=== Problem ===
Look through the listing below and give the number of lines in which "down" occurs, nothing more.

=== Given data ===
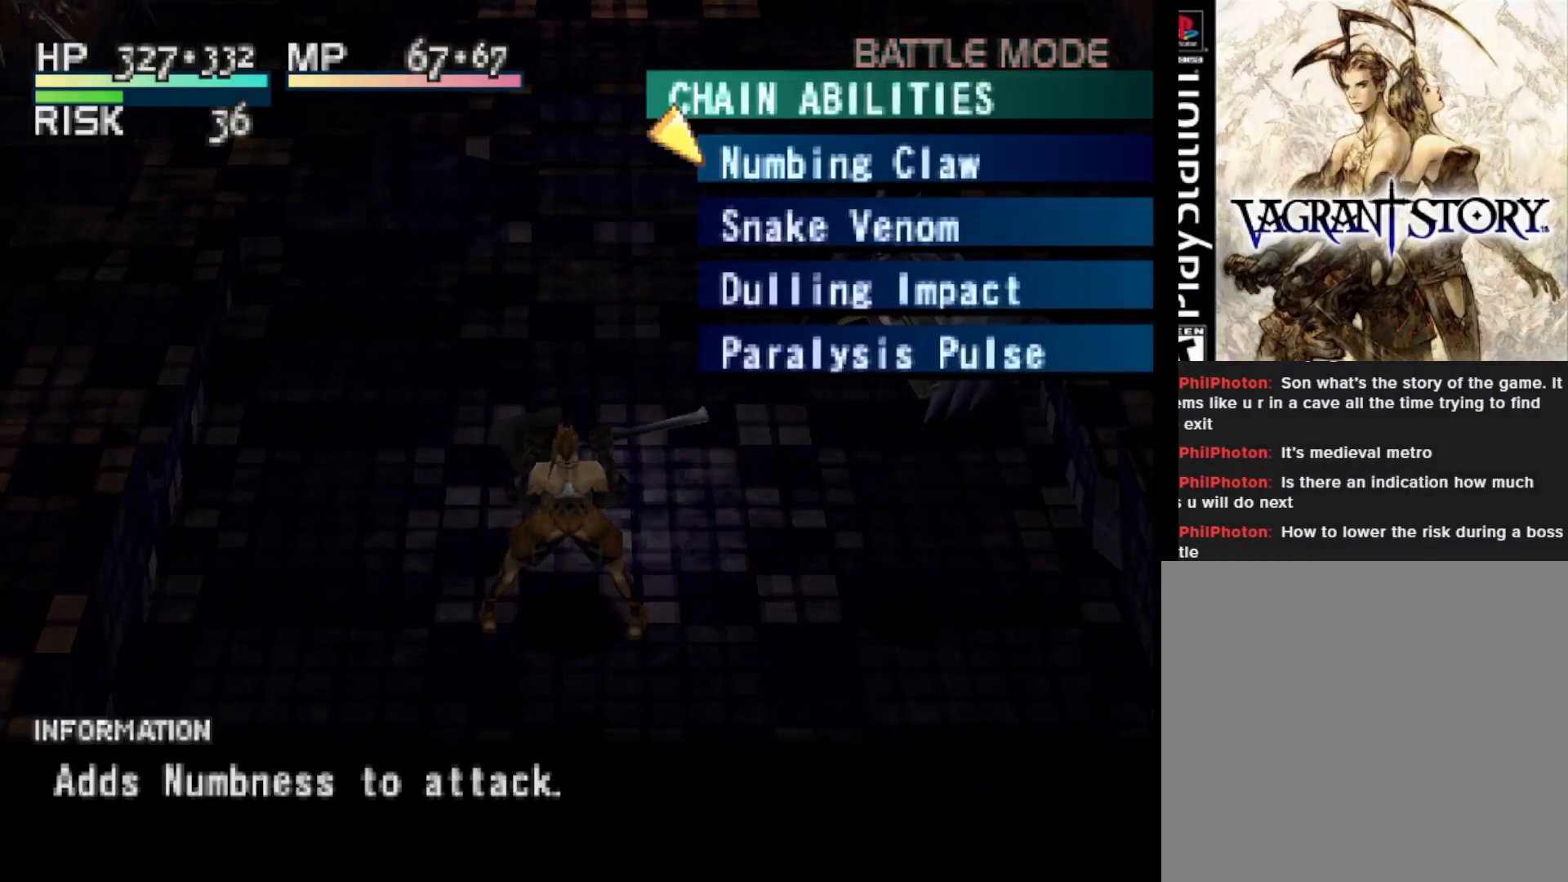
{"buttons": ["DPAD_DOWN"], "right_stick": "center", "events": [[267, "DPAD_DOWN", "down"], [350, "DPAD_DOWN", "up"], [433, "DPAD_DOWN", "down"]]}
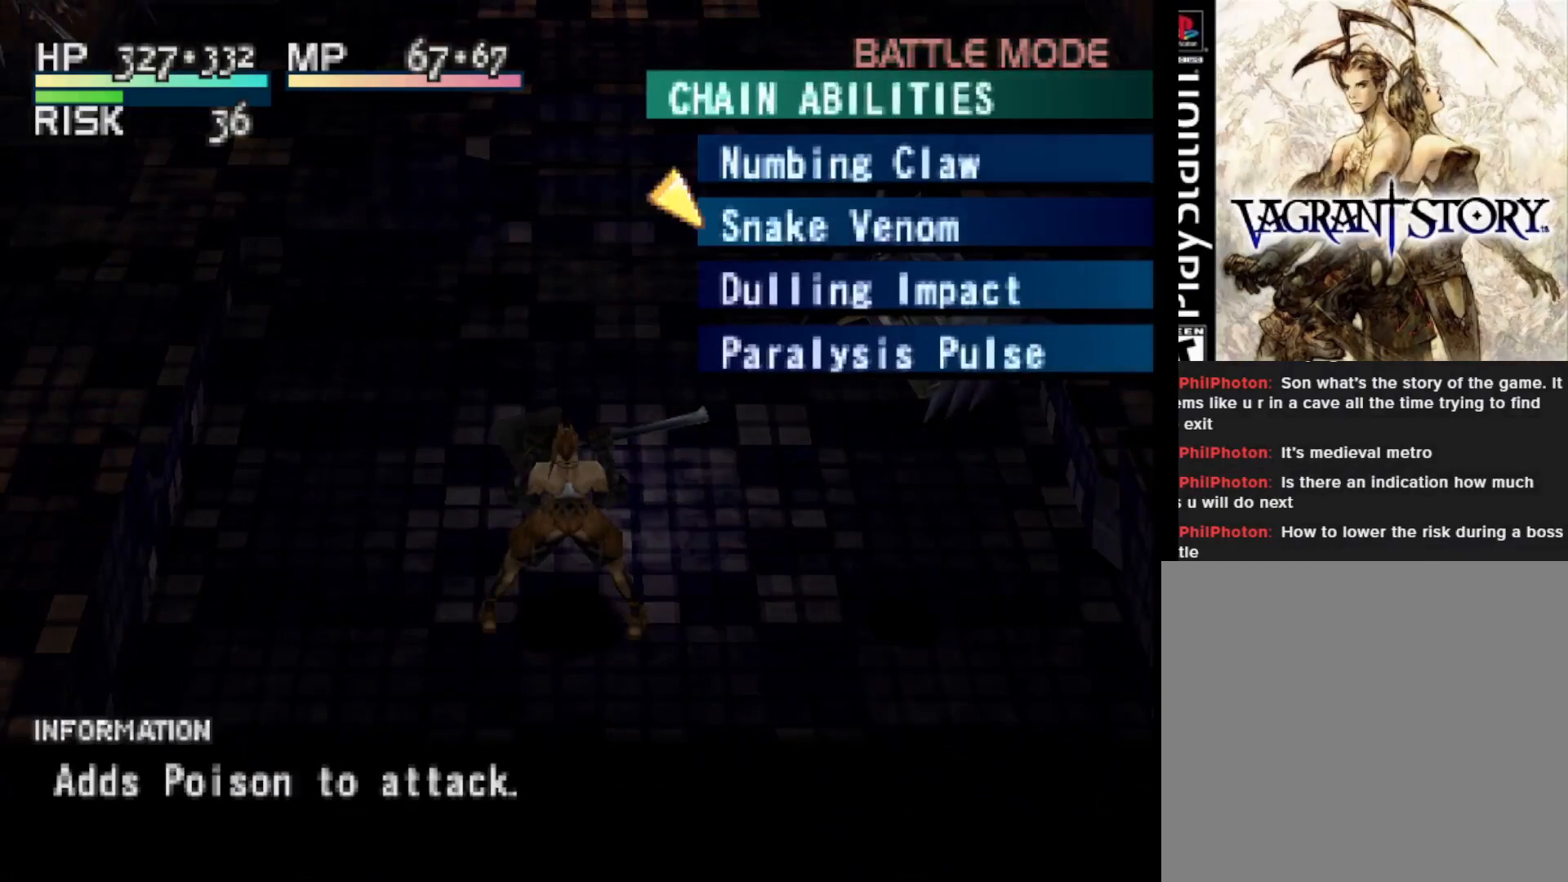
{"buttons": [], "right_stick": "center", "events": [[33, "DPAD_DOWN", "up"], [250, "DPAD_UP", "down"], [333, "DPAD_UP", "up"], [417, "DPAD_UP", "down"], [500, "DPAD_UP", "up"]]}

...

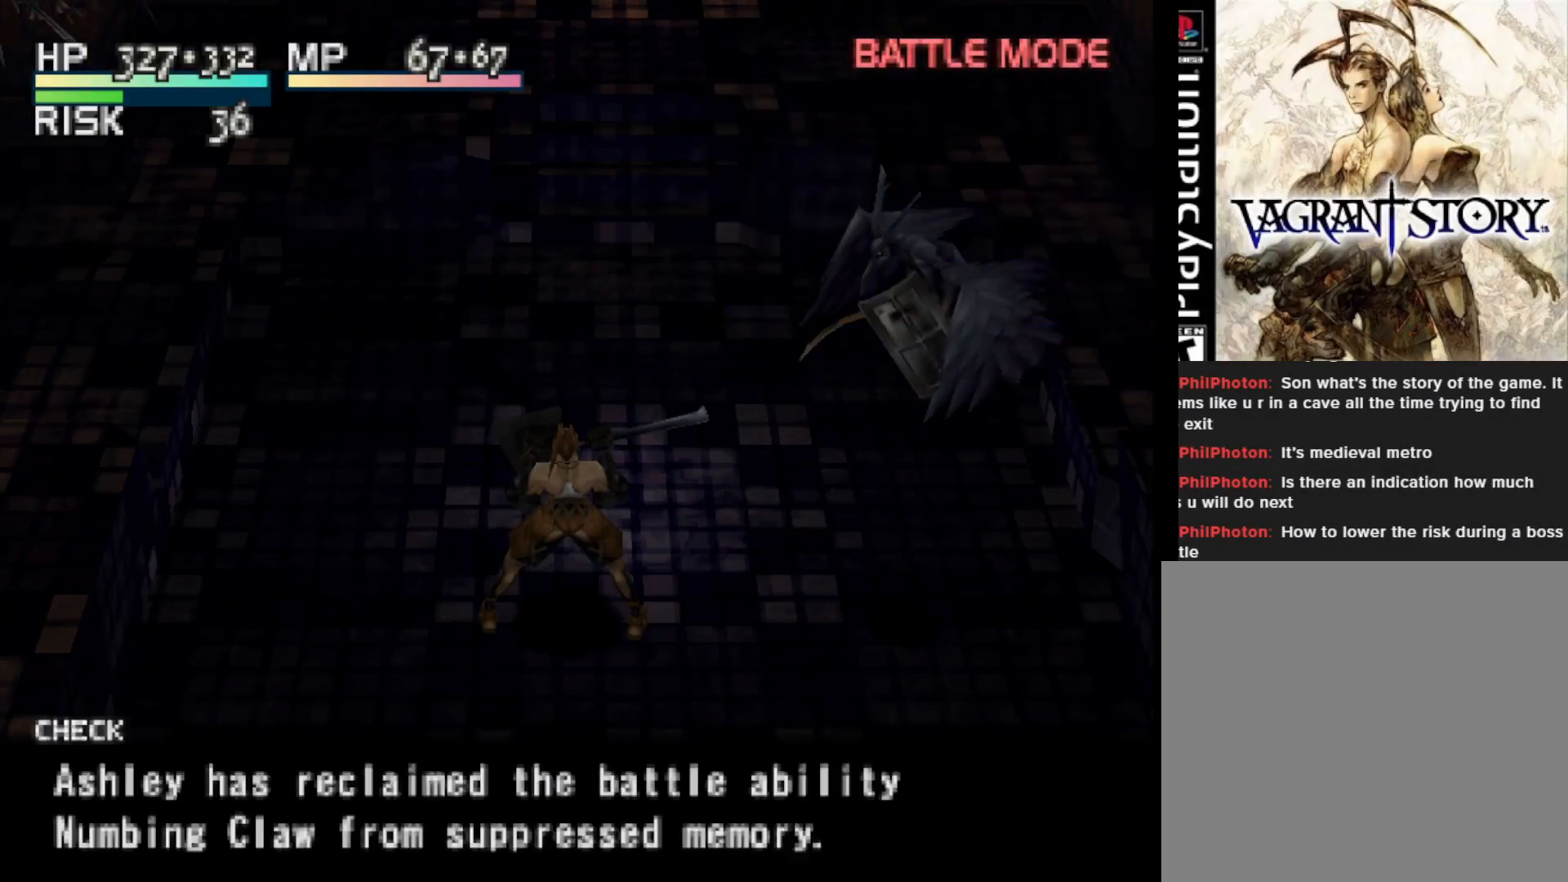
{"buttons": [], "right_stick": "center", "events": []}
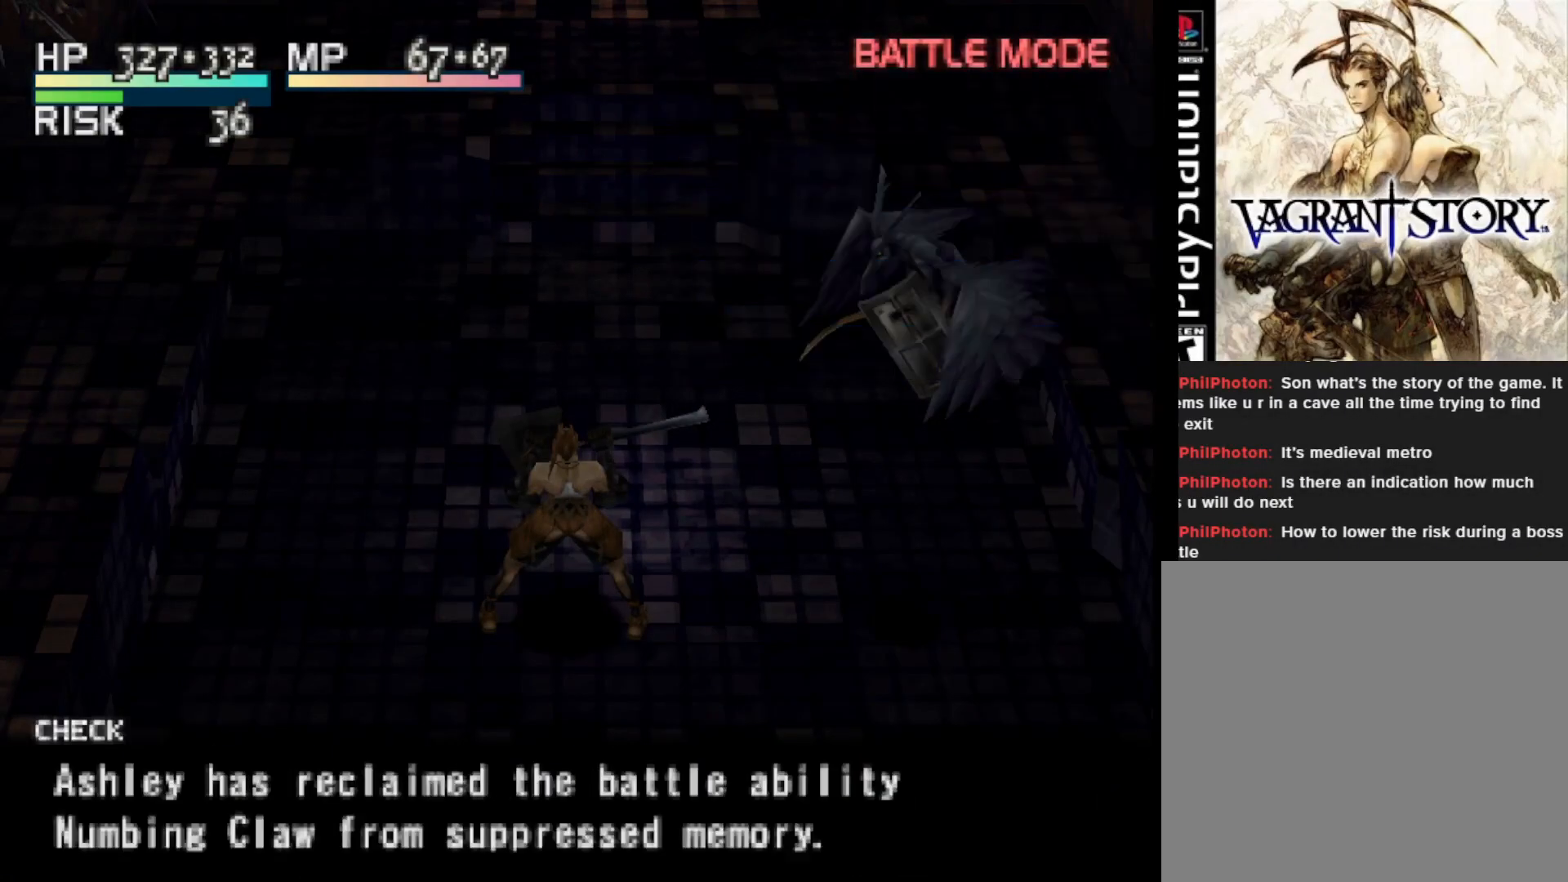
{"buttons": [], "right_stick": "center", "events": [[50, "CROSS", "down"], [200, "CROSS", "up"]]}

=== Response ===
3